[Tarefas a realizar]:
A. Reproduza da discussão sobre o Katrina tudo o que vai de "## Angelstorm (14" até "2006 às 23:59)".
B. Indique se cada afirmação concorda com a discussão sobre o Katrina, respondendo sim ou não e citando as palavras decisivas: (i) Dan diz achar que o Katrina chegou à categoria 5; (ii) Fil considera o vídeo espetacular; (iii) Seringador gosta da NOAA por causa das previsões de furacões.
C. Prossiga a discussão sobre o Katrina a partir do ponto em que termina.

[Excerto do texto]:
________

# Katrina



## Angelstorm (14 Set 2006 às 23:40)

Vejam este video do Katrina, e digam lá se não é impressionante

http://www.stormvideo.com/catalog/index.php?main_page=product_info&cPath=2_5&products_id=1


----------



## Rog (14 Set 2006 às 23:59)

Angelstorm disse:


> Vejam este video do Katrina, e digam lá se não é impressionante
> 
> http://www.stormvideo.com/catalog/index.php?main_page=product_info&cPath=2_5&products_id=1



Muito impressionante, e triste esta situação, de um momento para outro uma grande cidade ficar completamente desfeita


----------



## Dan (15 Set 2006 às 00:05)

Terrível.


----------



## kimcarvalho (15 Set 2006 às 00:17)

Agora imaginem o que será um de categoria 5!


----------



## Dan (15 Set 2006 às 00:22)

Eu acho que o Katrina chegou a atingir a categoria 5.


----------



## Angelstorm (15 Set 2006 às 00:27)

Sim, foi de categoria 5, mas quando atingiu terra, penso que estaria em categoria 3, julgo eu


----------



## Dan (15 Set 2006 às 00:35)

Angelstorm disse:


> Sim, foi de categoria 5, mas quando atingiu terra, penso que estaria em categoria 3, julgo eu



Sim, foi antes de chegar a terra


----------



## Fil (15 Set 2006 às 01:10)

Pondo de lado o drama humano vivido, o video está espectacular!


----------



## Seringador (15 Set 2006 às 11:46)

Katrina atingiu categoria 5 sendo o mais destruidor de sempre  e o Ivan a mais baixa pressão registada no Atlântico 
Embora 3 dias ante da chegada a terra, toda a gente via que ele ia-se tornar num monstro, quando tanto o NHC e a NOAA previam que não
ao ultrepassaria a catg. 3, 
também nunca precebi esse erro....ou desplicência propositada


----------



## dj_alex (15 Set 2006 às 11:50)

Seringador disse:


> também nunca precebi esse erro....ou desplicência propositada



Eu acho que a culpa foi do IM...


----------



## Seringador (15 Set 2006 às 12:36)

dj_alex disse:


> Eu acho que a culpa foi do IM...



Infelizmente não  eles só se limitam a copiar a informação deles  
Eu só gosto da NOAA por causa dos satélites e de comparar a informaçõa sazonal com outras organizações


----------



## kimcarvalho (15 Set 2006 às 14:42)

________

[Informação fornecida]:
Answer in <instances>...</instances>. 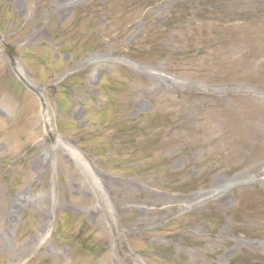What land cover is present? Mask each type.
Instances as JSON below:
<instances>
[{
	"label": "rangeland",
	"instance_id": "obj_1",
	"mask_svg": "<svg viewBox=\"0 0 264 264\" xmlns=\"http://www.w3.org/2000/svg\"><path fill=\"white\" fill-rule=\"evenodd\" d=\"M237 256L264 264V0H0V264Z\"/></svg>",
	"mask_w": 264,
	"mask_h": 264
},
{
	"label": "trees",
	"instance_id": "obj_2",
	"mask_svg": "<svg viewBox=\"0 0 264 264\" xmlns=\"http://www.w3.org/2000/svg\"><path fill=\"white\" fill-rule=\"evenodd\" d=\"M72 32H74V29L72 30ZM72 47V46H71ZM162 122V121H161ZM158 126H164L166 127L167 129L172 127V125H167L166 123H157V122H153L150 120V122H148V126L147 128H153V127H158ZM102 128V127H101ZM100 127H98V133H100V130H101ZM113 129H115L113 131V134H122L124 133V130L123 129H119V127H113ZM129 132V130H128ZM91 140V139H90ZM117 140V139H116ZM149 143L146 141V142H142V143H137L134 145V143L132 142V140L130 139V142H127L125 144V150L123 151L122 147L118 144L117 148H115V152H118L120 153V156L122 158H125L127 160L131 159L133 157V155L136 153V152H141L142 148H145L146 145H148ZM119 155V154H118ZM112 169H117V166L116 167H111ZM251 261L248 259V257H244L241 256H237V257H234L233 260L231 261V264H250ZM256 263L258 264H262L261 262H258L256 261Z\"/></svg>",
	"mask_w": 264,
	"mask_h": 264
}]
</instances>
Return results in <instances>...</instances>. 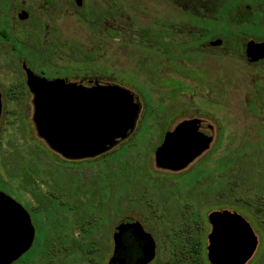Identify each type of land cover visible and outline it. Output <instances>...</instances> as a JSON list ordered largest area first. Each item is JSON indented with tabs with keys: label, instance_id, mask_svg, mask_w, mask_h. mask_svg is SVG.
Returning a JSON list of instances; mask_svg holds the SVG:
<instances>
[{
	"label": "rangeland",
	"instance_id": "obj_1",
	"mask_svg": "<svg viewBox=\"0 0 264 264\" xmlns=\"http://www.w3.org/2000/svg\"><path fill=\"white\" fill-rule=\"evenodd\" d=\"M85 1L86 17L76 12L71 0H54L51 8L45 0H13L10 19L20 6L32 14V25H16V32H39L36 24L42 29L47 25V30L41 31L37 52L21 47V54L12 55L7 43L0 45V86L13 78L14 70L6 63L26 59L38 72H65L71 82L120 85L136 96L140 114L128 138L109 153L68 163L38 137L29 98L21 106L4 103L8 112L0 126V190L29 211L36 229L34 245L14 264L38 260L42 237H54L58 231L66 244L92 240L100 246L99 253L108 252L102 261L107 264L112 233L125 217L139 221L156 238L160 258L173 253L171 235L184 223L195 228L204 250L210 232L207 215L234 207L258 238L251 262H264V212L257 209L264 205V104L255 101L264 93V65L245 61L247 34L240 27L256 24L264 38V17L253 20L246 11L262 0H224L223 7L221 0ZM236 6L240 11L235 13ZM229 9L230 15L221 16ZM217 31L221 34L216 38L224 43L210 48L208 41ZM159 41H171L173 55L165 54ZM62 44L63 54L58 51ZM69 47L82 53L79 62ZM15 72L16 79L19 70ZM165 116L169 130L185 118H201L204 131L213 136L209 150L179 173L160 171L154 164ZM42 151L47 153L48 188L41 191L51 207L36 215L28 208L35 206L34 200L20 190L19 179L9 169L14 160L22 170L29 169ZM59 197L70 210L57 201ZM237 197L240 201H234ZM78 218L90 220V234H81ZM86 257L74 250L62 264H87Z\"/></svg>",
	"mask_w": 264,
	"mask_h": 264
},
{
	"label": "water",
	"instance_id": "obj_2",
	"mask_svg": "<svg viewBox=\"0 0 264 264\" xmlns=\"http://www.w3.org/2000/svg\"><path fill=\"white\" fill-rule=\"evenodd\" d=\"M214 43V42H212ZM218 45L219 42H216ZM250 60L264 58V44L248 42ZM27 86L34 95L33 122L37 135L49 148L70 160L99 156L128 138L135 128L139 103L128 90L109 83L41 81L29 70ZM199 120L184 121L167 132L154 153L155 167L178 172L207 152L213 142ZM211 127L209 130L211 131ZM206 220L209 264H247L258 242L249 223L233 211H211ZM126 229L145 241V255L134 264H149L155 243L132 218L118 222L112 233L113 250L107 264H126L122 258ZM34 227L26 210L0 192V264H14L32 247Z\"/></svg>",
	"mask_w": 264,
	"mask_h": 264
},
{
	"label": "flooded vegetation",
	"instance_id": "obj_3",
	"mask_svg": "<svg viewBox=\"0 0 264 264\" xmlns=\"http://www.w3.org/2000/svg\"><path fill=\"white\" fill-rule=\"evenodd\" d=\"M12 1L13 0H0V45H3V44L7 43L9 45V47H10L12 55H15L17 53L21 54L23 52L21 47H24L23 49H26V50H29V51H32V52H37L36 49L41 47V42H40L41 33H42L41 31L47 30V25H45L43 27V29H42V28H39V24L38 25L36 24V28L39 31V32H36V33L33 30H31L32 28L30 29V31H29V28H28L27 30H21L20 29L18 32H16V30H15L16 25H18L19 27L20 26H25V24L32 25V14H30L27 11L28 9L26 7L20 6V7L16 8V9H14V12L12 13L13 15H11L12 19H10V17L8 16L7 12L9 11L8 9L10 8ZM180 1L181 2H187L188 0H180ZM223 1L224 0H221V2H222L221 7H223V5L224 6L226 5V4H224ZM45 2L47 4V6L51 8V5L54 3V0H45ZM71 3L74 5L77 13L83 14L86 17V14L84 13V10L86 8L87 3H86L85 0H71ZM253 6H254L253 10H249L248 8L246 10V11H248L249 15H251L252 19L255 20L257 18L264 17V0H262V1L258 2V3H253ZM221 7H220V10L222 9ZM233 9H235V13L240 11V9H238V6H236V8L233 7ZM236 9H238V10L236 11ZM230 11H231V9H229L227 13H225V14H223L221 16L230 15ZM238 19H241L240 15H238ZM240 27L243 29V32H245L247 34V35L245 34L246 35V38H245L246 42H245L244 51H243L244 52L245 61L250 66H254V67L255 66L264 65V58L252 61V60H250L247 57V54H246V45H247L248 42L252 41L254 43H263L264 44V38H262L259 35L258 28H257L256 24H252L251 25V24H247L246 23L244 27H243V25L240 24ZM220 34H221V32L217 31L216 34L211 35L212 38H210L209 41H208V46L210 48H218V47L222 46V44L224 42H222L221 39L216 38V36H220ZM212 42H214V43H212ZM216 42H219V44L217 45ZM158 47L163 49V50H166L165 54H167L168 56L173 55V53H171L169 51L170 48H171V41H169L167 43L164 42L162 44L159 41L158 42ZM69 48H71L70 55L73 57L74 61L76 60V62H79L80 61L79 60L80 52L77 49L73 48V47H69ZM58 51L60 53H62V54L65 53L64 44L58 45ZM196 57H199V56H196ZM201 57H202V59H204V55L201 56ZM6 64H10L9 68L13 69L14 71L12 72L13 78L9 81V84L6 85V86H2V85L0 86V126H1V123H2V117L4 116V114L6 112H8L6 110L4 111V103H6V104L7 103H14L17 106H21L29 98V100H31V104L33 106V115H34V104H33L34 95H33V93L30 92V90H29V88L27 86V75H26V71H25L26 69L29 70L34 76L39 78V80H41V81H58V82H66V83H80L81 81L83 83L84 82L85 83L102 82V81H98V80H88V79H84V80H81L79 82H71V81H69V80L64 78V76H66L65 72L57 71L55 73H49L48 74L45 69H42L40 72H38V71H36V69L33 66L30 65V61L26 60V59L20 60L19 63L18 62H15V63L9 62V63H6ZM17 65H19L18 69H17ZM18 70H19V76H18V78L15 79V77H14L16 75L15 71H18ZM102 83H104V82H102ZM106 83H109V82H106ZM109 84L117 85V84H114V83H109ZM122 88H124V87H122ZM124 89H126V88H124ZM129 92H131V91H129ZM135 98H136V96H135ZM255 101L257 103L259 102V103H263L264 104V102H263L264 101V93L261 92V93L257 94L255 96ZM139 106H140V109H139L138 117H139L140 110H141V105L139 104ZM252 112L255 113L254 110ZM33 115H32V121H33ZM138 117H137V119H138ZM168 118L169 117L165 116L163 121H162L163 125H161V126H162V129H164L163 130L164 132H163V135H162V138H161V142L155 148V151L161 146L165 134L167 132L174 131V129L179 124H181L184 121H189V120H194V119L199 120L201 122L200 128L204 132V129H203L204 120H202L201 118H198V117L185 118V119L179 121L178 123H176L173 126V128L170 129V130L168 129V127H169L168 124L170 123ZM136 122H137V120H136ZM33 124H34V122H33ZM135 125H136V123H135ZM34 127H35V125H34ZM35 130H36V128H35ZM111 150H109V151H107V152H105V153H103V154H101L99 156H96V157H93V158L81 159V160H70V159L62 157L61 155H59V154H57L55 152L54 153L56 155L60 156L63 161L68 162V163H73V162H78V161L96 159V158H98L100 156H103V155L109 153ZM155 151H154V153H155ZM33 155H36V154L34 153ZM202 155H204V153ZM46 156H47V153H44L42 151L40 159H36L35 158L32 161L29 169H26V170H22L20 164L18 162H15L16 160H14L13 163H11V167L9 169V173L12 174L11 176H13L14 178H18L19 179L18 184L20 186L19 187L20 190H23L25 193L30 195L32 197V199L34 200V202H35V206L34 207H31V206H28V205L27 206L30 209V211H32L36 215H38L40 212H44L43 210H44V208L45 209L47 208V205L49 206V208L51 207L49 202L48 203L45 202V199H46L47 196L45 195V193L43 194V192L41 191V187L45 186L46 188H48V181H47L48 180L47 179L48 171H47V167H46V164H47V157ZM201 156H199V157H201ZM198 158H196L193 162H195ZM39 161H40V165H38ZM185 169H187V168H185ZM158 170L164 171V172H168V173H179V172L184 171V170H181V171H178V172H172V171L162 170V169H158ZM236 186L237 185H235V183H233V188H235ZM0 192L5 193L2 190H0ZM235 200L236 201H240V198L237 197V198L234 199V201ZM57 201H59L60 204L62 206H64L65 203L63 202L61 197L57 198ZM234 208H231V209L224 208V209H221V210H228V211L236 212V210H234ZM257 209H258L259 213L263 214L264 205L260 206ZM221 210H219V211H221ZM47 211H45V212H47ZM26 212L30 216L29 211L26 210ZM126 218H128V217H125L124 219H126ZM30 219H31V216H30ZM137 222L141 226L142 230L146 234H149L153 238L154 243H155V257H154L153 261L150 262L149 264H153L154 262H156V260L158 258H159L160 261L165 262L169 258V256L168 257L166 256L164 258H160L159 253H161L162 249L160 248L158 241L150 233L146 232V230L144 229L143 225L139 221H137ZM31 223H32V220H31ZM32 225H33V223H32ZM33 227H34V225H33ZM34 232H35V234H34V240H33L32 246L34 245L35 240H36V229H35V227H34ZM253 232L255 234L254 230H253ZM42 234H43V229H41V231H40V237H41ZM208 234L206 235V240H207ZM255 236H256V234H255ZM46 238H47L46 236L42 237V239H41L42 241L41 242L44 243ZM123 238H124V250L122 252V258L125 259L126 264H134L138 259H141V258L144 257V255H145V249H144L145 241L142 238L138 237L134 233V231L131 230V229H126L125 230V232L123 234ZM256 238H257V236H256ZM257 242H258V238H257ZM39 244L40 243H38V245ZM207 244L204 246V250H203V252H204L203 253L204 264H209L208 261H207ZM257 248H258V245H257ZM257 248H256L252 258L247 262V264H255L254 263L255 261H253V262H251V261H252L253 257L256 254ZM111 256H112V252H111L110 257ZM260 264H264V262H262Z\"/></svg>",
	"mask_w": 264,
	"mask_h": 264
},
{
	"label": "trees",
	"instance_id": "obj_4",
	"mask_svg": "<svg viewBox=\"0 0 264 264\" xmlns=\"http://www.w3.org/2000/svg\"><path fill=\"white\" fill-rule=\"evenodd\" d=\"M0 184L3 185L1 181ZM64 207L67 210L71 209L66 204H64ZM81 220L82 218H78L75 221L76 224H80L79 230L81 234H90V220L80 222ZM193 220L197 222V219L194 218ZM195 231V228L186 223L181 225L173 234L171 233L170 245H175L173 253L169 255L170 257L165 262L160 261L158 258L153 264H204L203 247L196 235H194ZM98 248L100 246L93 244L92 240L84 245L80 242L77 243V241L72 242V244L63 243L61 241V233L58 231L54 234V237L48 236L45 239L42 248L38 251L39 259L32 264H62L63 258L70 256L74 250L87 256L84 259L87 264H102L104 256L108 252L99 253Z\"/></svg>",
	"mask_w": 264,
	"mask_h": 264
}]
</instances>
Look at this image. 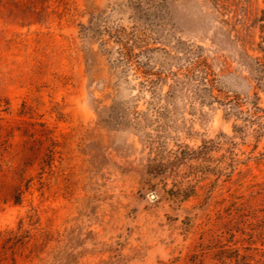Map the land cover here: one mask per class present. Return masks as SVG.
<instances>
[{
    "label": "rangeland",
    "instance_id": "obj_1",
    "mask_svg": "<svg viewBox=\"0 0 264 264\" xmlns=\"http://www.w3.org/2000/svg\"><path fill=\"white\" fill-rule=\"evenodd\" d=\"M263 10L0 0V264H264Z\"/></svg>",
    "mask_w": 264,
    "mask_h": 264
},
{
    "label": "trees",
    "instance_id": "obj_2",
    "mask_svg": "<svg viewBox=\"0 0 264 264\" xmlns=\"http://www.w3.org/2000/svg\"><path fill=\"white\" fill-rule=\"evenodd\" d=\"M216 1H219V0H216ZM258 22L263 23V24H261V29H262V33L264 34V10L262 11V16L260 17V19H258ZM262 40L264 41V36L262 37ZM262 49H263L262 51L264 52V48H262ZM257 62L260 64V66L264 70V56L261 59H257ZM203 150H206L207 151L208 148L204 146L203 147ZM165 172H166V168H164V166L162 165V166H159L158 167V170H155V173L154 174L155 175H161V174H163ZM1 235H2V233H0V236Z\"/></svg>",
    "mask_w": 264,
    "mask_h": 264
}]
</instances>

________

[Respostas esperadas]:
A.
## Angelstorm (14 Set 2006 às 23:40)

Vejam este video do Katrina, e digam lá se não é impressionante

http://www.stormvideo.com/catalog/index.php?main_page=product_info&cPath=2_5&products_id=1


----------



## Rog (14 Set 2006 às 23:59)

B.
(i) Sim: "Eu acho que o Katrina chegou a atingir a categoria 5."
(ii) Sim: "o video está espectacular!"
(iii) Não: "Eu só gosto da NOAA por causa dos satélites"

C.
Seringador disse:


> Katrina atingiu categoria 5 sendo o mais destruidor de sempre  e o Ivan a mais baixa pressão registada no Atlântico
> Embora 3 dias ante da chegada a terra, toda a gente via que ele ia-se tornar num monstro, quando tanto o NHC e a NOAA previam que não
> ao ultrepassaria a catg. 3,
> também nunca precebi esse erro....ou desplicência propositada



Mas quando atingiu terra era "apenas" cat. 3. 

O Ivan teve como pressão 910 mbar (hPa)!


----------



## dj_alex (15 Set 2006 às 15:21)

Aqui ficam mais uns videos...





Olhem a gente num futuro próximo...
   

Um bocadinho mais serio agora...


----------



## Seringador (15 Set 2006 às 15:34)

kimcarvalho disse:


> Mas quando atingiu terra era "apenas" cat. 3.
> 
> O Ivan teve como pressão 910 mbar (hPa)!



Entrou em terra como 4, mas enfraqueceu em 6 h para a catg.  3


----------



## Seringador (15 Set 2006 às 15:37)

Como podem constatar aqui 
http://www.wdsu.com/hurricanetracker/index.html


----------



## kimcarvalho (15 Set 2006 às 19:09)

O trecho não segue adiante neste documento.